**DATASET CONTENT**:

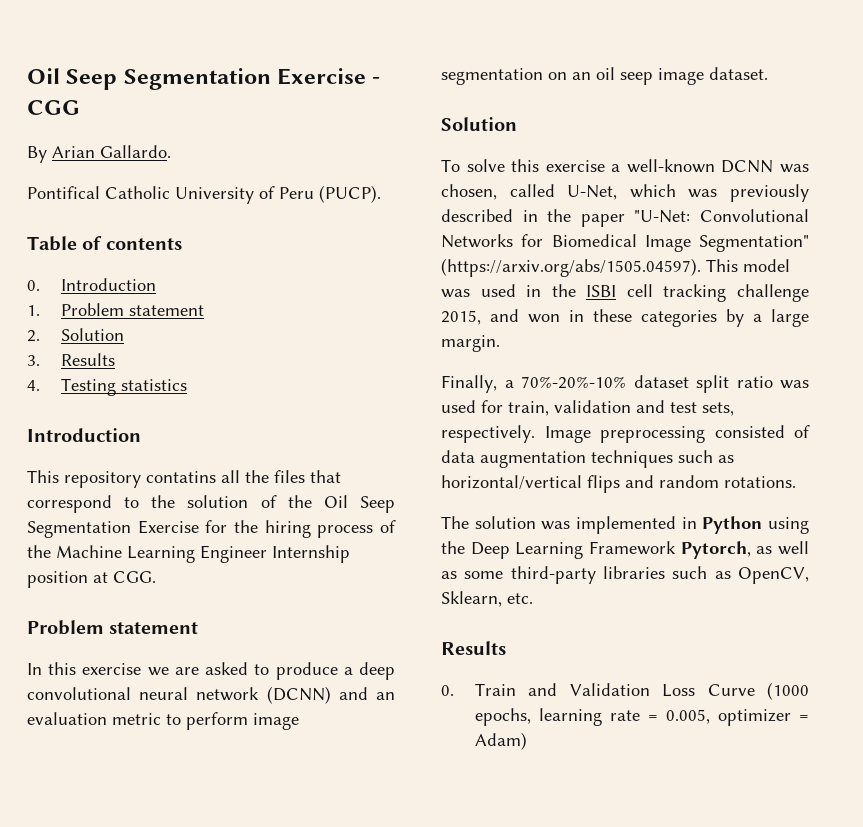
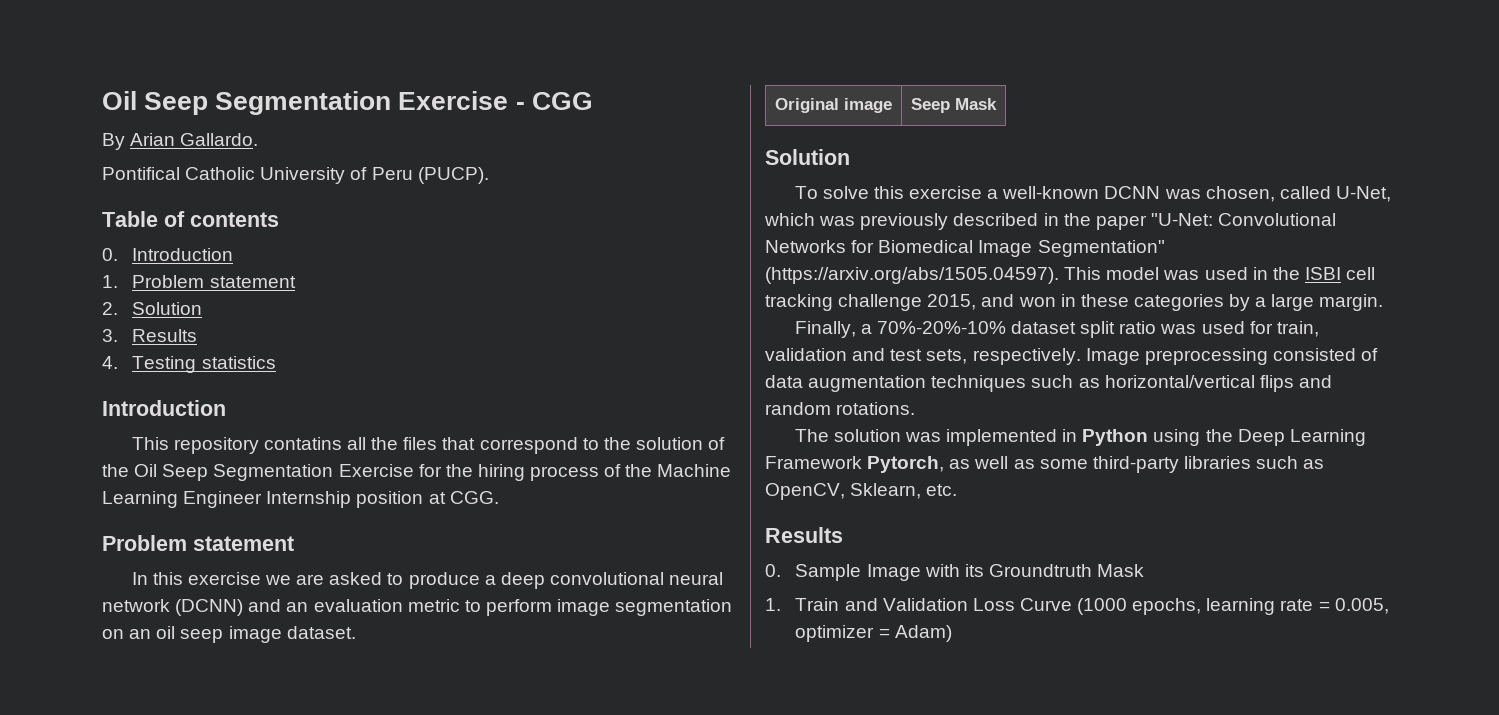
(768, 73) none -> [775,98,892,113] [911,98,997,113] // Original image | Seep Mask
(454, 690) none -> [795,564,1145,581] [765,598,781,611] Sample Image with its Groundtruth Mask // 1.

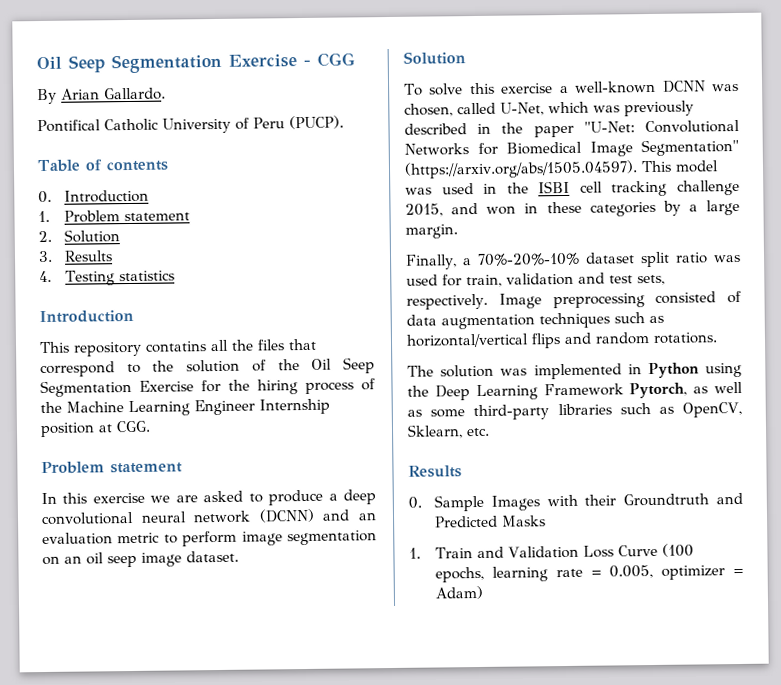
[775,98,892,113] [911,98,997,113] // Original image | Seep Mask -> (239, 556) none
[866,564,1145,581] Image with its Groundtruth Mask -> [490,492,743,511] [435,515,547,528] Images with their Groundtruth and Predicted Masks
[1077,598,1128,615] (1000 -> [662,543,695,557] (100

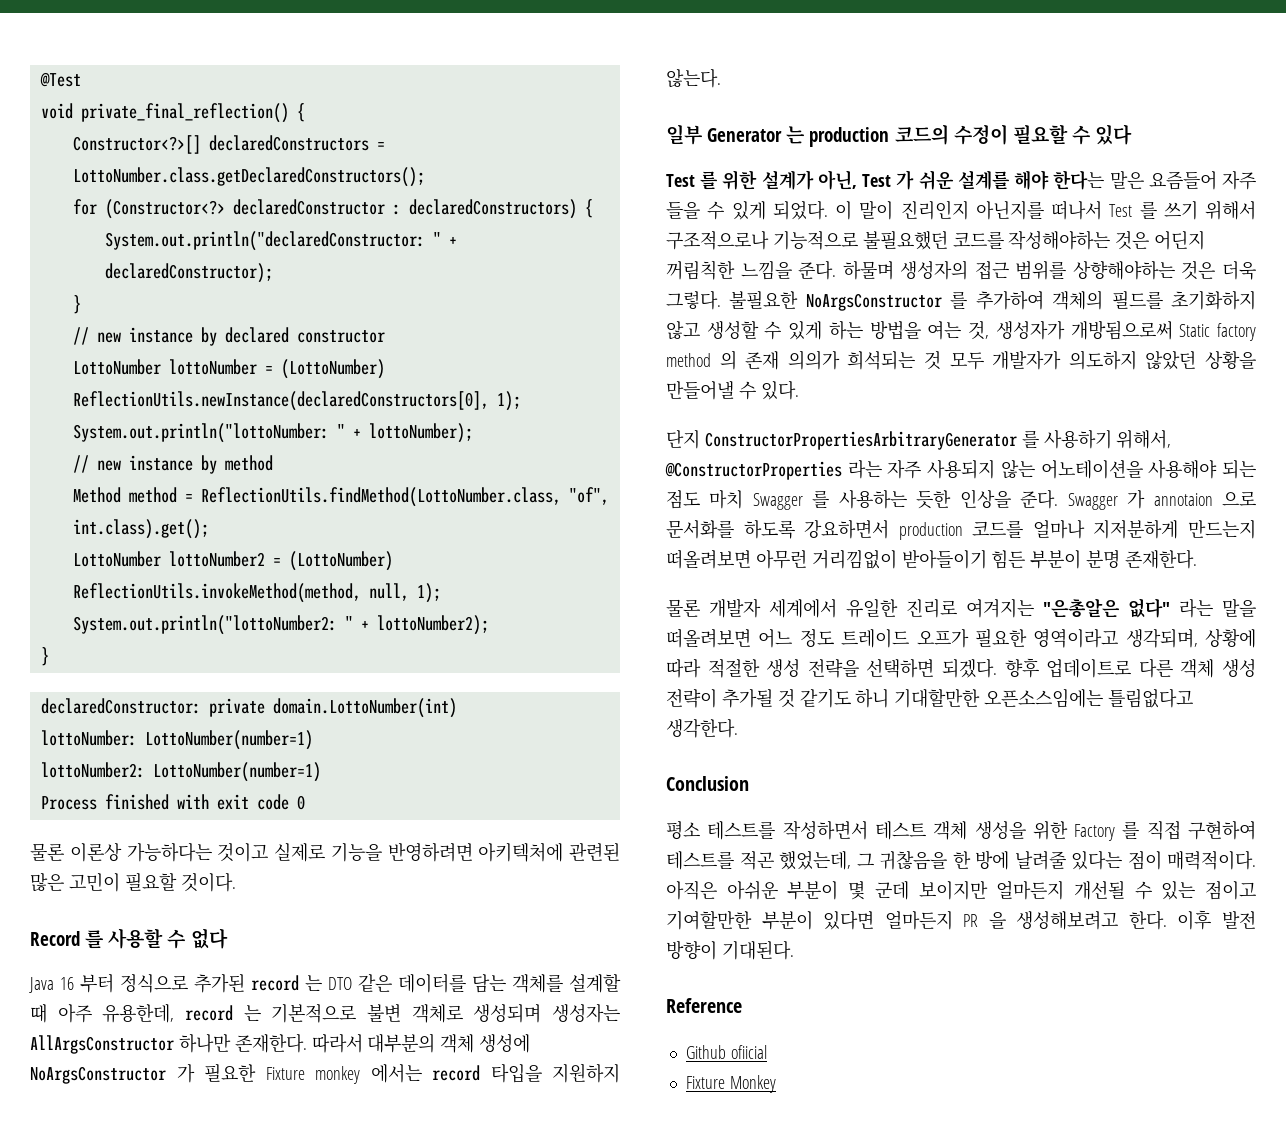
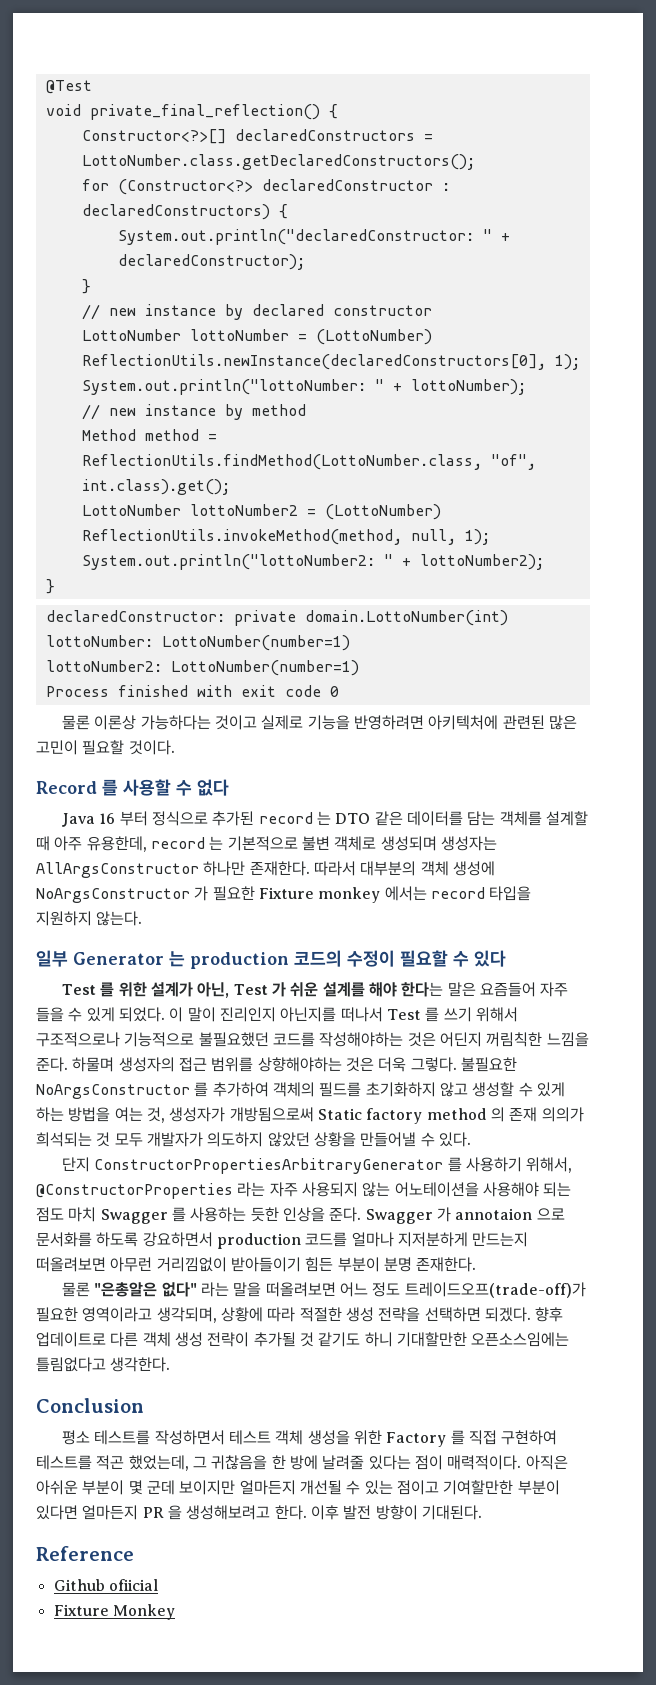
[709,598,1034,618] 개발자 세계에서 유일한 진리로 여겨지는 -> (91, 1289) none
[841,629,969,648] 트레이드 오프가 -> [404,1282,586,1298] 트레이드오프(trade-off)가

**AIM OF THE EXERCISE**: For each record, return its text exactly and leave any picture out.

**RESULT OF THE TASK**:
(768, 73) none -> [775,98,892,113] [911,98,997,113] // Original image | Seep Mask
(454, 690) none -> [795,564,1145,581] [765,598,781,611] Sample Image with its Groundtruth Mask // 1.

[775,98,892,113] [911,98,997,113] // Original image | Seep Mask -> (239, 556) none
[866,564,1145,581] Image with its Groundtruth Mask -> [490,492,743,511] [435,515,547,528] Images with their Groundtruth and Predicted Masks
[1077,598,1128,615] (1000 -> [662,543,695,557] (100

[709,598,1034,618] 개발자 세계에서 유일한 진리로 여겨지는 -> (91, 1289) none
[841,629,969,648] 트레이드 오프가 -> [404,1282,586,1298] 트레이드오프(trade-off)가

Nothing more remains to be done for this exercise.